ASSIGNMENT: Copy the data exactly from the line that contains "6: (709, 26)" through the line that contains "29: (458, 202)", keeping both end lines and leaving out everything else.

DATA TO EXAMINE:
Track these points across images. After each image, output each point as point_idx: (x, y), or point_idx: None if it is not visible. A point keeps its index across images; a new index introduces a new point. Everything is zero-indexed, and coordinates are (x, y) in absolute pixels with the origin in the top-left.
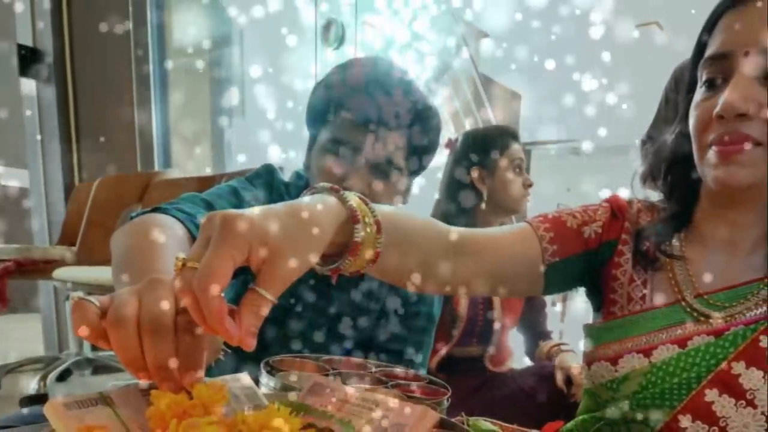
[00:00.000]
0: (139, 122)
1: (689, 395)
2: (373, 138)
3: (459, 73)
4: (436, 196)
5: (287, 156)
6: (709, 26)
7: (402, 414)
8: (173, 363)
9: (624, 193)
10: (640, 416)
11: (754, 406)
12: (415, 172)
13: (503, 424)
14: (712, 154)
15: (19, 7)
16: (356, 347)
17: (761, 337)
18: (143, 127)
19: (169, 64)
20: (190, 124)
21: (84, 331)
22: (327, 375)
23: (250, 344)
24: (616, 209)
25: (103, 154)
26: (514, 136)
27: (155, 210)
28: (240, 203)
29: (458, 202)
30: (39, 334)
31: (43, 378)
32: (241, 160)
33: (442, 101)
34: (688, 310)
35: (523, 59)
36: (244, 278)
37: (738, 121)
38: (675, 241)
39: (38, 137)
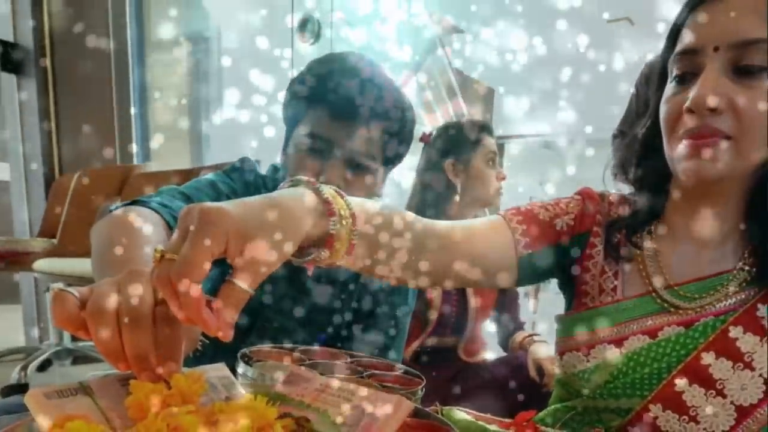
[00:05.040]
0: (118, 116)
1: (660, 385)
2: (348, 132)
3: (433, 67)
4: (411, 189)
5: (264, 149)
6: (680, 22)
7: (377, 403)
8: (152, 353)
9: (596, 187)
10: (611, 405)
11: (724, 396)
12: (389, 166)
13: (477, 413)
14: (682, 148)
15: (0, 3)
16: (332, 338)
17: (730, 328)
18: (122, 120)
19: (148, 58)
20: (169, 118)
21: (64, 322)
22: (303, 365)
23: (228, 335)
24: (588, 202)
25: (83, 148)
26: (487, 129)
27: (134, 203)
28: (218, 196)
29: (432, 195)
30: (20, 325)
31: (24, 368)
32: (218, 154)
33: (416, 95)
34: (659, 301)
35: (497, 54)
36: (222, 270)
37: (708, 116)
38: (646, 234)
39: (19, 131)
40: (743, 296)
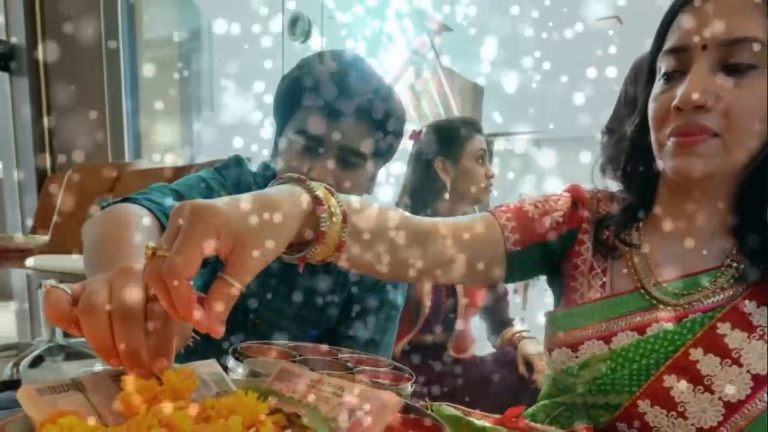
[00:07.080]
0: (110, 113)
1: (648, 381)
2: (339, 129)
3: (423, 65)
4: (401, 186)
5: (255, 147)
6: (668, 20)
7: (367, 399)
8: (143, 350)
9: (585, 184)
10: (600, 401)
11: (712, 392)
12: (379, 163)
13: (466, 409)
14: (670, 145)
15: None
16: (323, 334)
17: (718, 324)
18: (114, 118)
19: (140, 56)
20: (161, 116)
21: (56, 318)
22: (294, 361)
23: (219, 331)
24: (577, 199)
25: (75, 145)
26: (476, 127)
27: (126, 200)
28: (209, 193)
29: (422, 193)
30: (12, 321)
31: (16, 364)
32: (209, 151)
33: (406, 93)
34: (647, 297)
35: (487, 53)
36: (213, 267)
37: (696, 113)
38: (634, 231)
39: (11, 129)
40: (731, 293)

RESPONSE TO THIS TASK:
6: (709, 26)
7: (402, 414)
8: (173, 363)
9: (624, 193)
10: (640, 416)
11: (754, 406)
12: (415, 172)
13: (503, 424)
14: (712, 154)
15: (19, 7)
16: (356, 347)
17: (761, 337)
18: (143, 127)
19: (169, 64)
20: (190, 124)
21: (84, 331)
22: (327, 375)
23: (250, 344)
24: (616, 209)
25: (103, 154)
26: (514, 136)
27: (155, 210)
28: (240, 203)
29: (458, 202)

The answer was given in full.